- Directive -
Every line that contains "moeder" must be located and copied from the data.

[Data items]
- Opening Delimiter -
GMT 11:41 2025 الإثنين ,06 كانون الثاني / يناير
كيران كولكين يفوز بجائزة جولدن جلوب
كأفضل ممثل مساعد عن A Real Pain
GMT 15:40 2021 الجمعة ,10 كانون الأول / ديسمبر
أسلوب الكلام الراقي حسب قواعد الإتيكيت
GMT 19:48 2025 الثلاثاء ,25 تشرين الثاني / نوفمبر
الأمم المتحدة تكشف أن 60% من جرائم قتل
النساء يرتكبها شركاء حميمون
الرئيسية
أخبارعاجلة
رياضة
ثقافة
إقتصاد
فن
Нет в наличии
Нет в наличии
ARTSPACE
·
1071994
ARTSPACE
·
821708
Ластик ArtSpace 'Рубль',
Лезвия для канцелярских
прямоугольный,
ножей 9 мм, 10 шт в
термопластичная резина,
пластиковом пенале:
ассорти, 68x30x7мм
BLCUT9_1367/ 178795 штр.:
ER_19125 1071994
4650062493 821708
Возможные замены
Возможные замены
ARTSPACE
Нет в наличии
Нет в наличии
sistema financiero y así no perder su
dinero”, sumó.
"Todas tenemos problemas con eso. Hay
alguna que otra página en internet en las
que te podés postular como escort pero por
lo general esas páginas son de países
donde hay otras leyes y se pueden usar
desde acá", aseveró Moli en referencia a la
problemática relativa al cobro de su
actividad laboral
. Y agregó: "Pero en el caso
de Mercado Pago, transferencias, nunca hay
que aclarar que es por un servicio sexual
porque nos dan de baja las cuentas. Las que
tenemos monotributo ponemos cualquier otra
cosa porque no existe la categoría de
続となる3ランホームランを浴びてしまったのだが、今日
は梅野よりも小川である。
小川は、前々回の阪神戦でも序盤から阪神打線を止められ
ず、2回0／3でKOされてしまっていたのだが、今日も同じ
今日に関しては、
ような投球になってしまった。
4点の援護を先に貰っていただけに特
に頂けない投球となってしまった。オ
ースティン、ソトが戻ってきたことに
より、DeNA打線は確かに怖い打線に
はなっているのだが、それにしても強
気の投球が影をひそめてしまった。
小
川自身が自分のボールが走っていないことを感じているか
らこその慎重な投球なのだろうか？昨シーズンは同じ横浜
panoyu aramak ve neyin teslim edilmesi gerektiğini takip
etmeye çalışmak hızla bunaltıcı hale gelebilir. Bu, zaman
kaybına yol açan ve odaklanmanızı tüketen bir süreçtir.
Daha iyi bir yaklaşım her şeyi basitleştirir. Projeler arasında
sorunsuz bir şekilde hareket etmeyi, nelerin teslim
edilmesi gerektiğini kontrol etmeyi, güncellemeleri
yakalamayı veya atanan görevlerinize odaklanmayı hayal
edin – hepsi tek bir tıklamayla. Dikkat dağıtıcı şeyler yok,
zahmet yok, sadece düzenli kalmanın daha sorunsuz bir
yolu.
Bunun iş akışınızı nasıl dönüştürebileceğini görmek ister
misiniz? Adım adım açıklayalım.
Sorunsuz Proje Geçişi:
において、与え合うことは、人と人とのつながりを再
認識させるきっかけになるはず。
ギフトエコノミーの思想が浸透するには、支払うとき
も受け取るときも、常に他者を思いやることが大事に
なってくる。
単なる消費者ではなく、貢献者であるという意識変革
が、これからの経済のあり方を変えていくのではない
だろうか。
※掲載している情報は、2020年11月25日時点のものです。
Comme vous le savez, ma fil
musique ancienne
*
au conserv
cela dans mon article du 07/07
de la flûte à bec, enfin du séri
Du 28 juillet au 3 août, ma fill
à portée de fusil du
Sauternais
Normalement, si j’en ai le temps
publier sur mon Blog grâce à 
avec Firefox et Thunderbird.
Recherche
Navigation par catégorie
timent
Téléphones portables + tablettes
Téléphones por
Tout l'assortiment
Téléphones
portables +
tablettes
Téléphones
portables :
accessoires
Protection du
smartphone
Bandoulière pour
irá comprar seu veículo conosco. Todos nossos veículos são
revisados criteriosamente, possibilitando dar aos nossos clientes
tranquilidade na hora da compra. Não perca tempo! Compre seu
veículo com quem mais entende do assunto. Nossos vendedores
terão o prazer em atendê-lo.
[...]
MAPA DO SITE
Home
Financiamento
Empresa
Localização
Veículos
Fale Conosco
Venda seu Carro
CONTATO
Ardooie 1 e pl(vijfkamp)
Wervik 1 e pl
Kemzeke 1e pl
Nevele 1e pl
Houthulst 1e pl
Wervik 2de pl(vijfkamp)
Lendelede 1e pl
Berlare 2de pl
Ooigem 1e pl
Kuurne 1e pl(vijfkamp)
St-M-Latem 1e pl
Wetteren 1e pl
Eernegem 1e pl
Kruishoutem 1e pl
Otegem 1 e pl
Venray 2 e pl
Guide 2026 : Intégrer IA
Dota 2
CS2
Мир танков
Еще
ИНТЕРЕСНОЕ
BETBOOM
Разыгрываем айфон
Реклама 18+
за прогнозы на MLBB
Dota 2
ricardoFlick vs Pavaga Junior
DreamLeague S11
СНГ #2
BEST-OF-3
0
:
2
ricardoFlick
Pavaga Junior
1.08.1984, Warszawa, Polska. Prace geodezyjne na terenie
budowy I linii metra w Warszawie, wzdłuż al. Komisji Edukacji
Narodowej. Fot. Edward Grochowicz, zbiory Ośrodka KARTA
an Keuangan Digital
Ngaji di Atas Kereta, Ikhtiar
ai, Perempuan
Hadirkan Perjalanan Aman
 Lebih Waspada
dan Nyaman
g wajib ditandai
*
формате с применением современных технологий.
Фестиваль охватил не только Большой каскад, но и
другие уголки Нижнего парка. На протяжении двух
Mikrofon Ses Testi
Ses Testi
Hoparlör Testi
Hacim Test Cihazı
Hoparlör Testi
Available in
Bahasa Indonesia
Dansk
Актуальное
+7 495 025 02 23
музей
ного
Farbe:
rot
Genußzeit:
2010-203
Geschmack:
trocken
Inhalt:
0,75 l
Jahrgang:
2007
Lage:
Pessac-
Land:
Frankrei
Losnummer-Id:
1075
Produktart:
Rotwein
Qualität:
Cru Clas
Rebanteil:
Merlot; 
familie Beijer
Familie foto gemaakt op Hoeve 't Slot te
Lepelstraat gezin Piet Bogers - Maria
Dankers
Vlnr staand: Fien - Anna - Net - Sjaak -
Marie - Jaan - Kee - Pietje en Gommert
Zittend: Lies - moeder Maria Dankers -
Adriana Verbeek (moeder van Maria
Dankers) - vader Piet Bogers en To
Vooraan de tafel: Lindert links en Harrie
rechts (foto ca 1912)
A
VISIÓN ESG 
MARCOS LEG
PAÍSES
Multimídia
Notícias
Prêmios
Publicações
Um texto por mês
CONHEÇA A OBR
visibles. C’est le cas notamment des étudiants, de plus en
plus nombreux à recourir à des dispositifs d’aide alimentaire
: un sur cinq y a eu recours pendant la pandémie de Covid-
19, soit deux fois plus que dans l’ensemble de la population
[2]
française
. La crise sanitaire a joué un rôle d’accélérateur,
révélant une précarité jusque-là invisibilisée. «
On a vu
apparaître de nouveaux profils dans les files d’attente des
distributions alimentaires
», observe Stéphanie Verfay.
- Closing Delimiter -
- Written response -
Zittend: Lies - moeder Maria Dankers -
Adriana Verbeek (moeder van Maria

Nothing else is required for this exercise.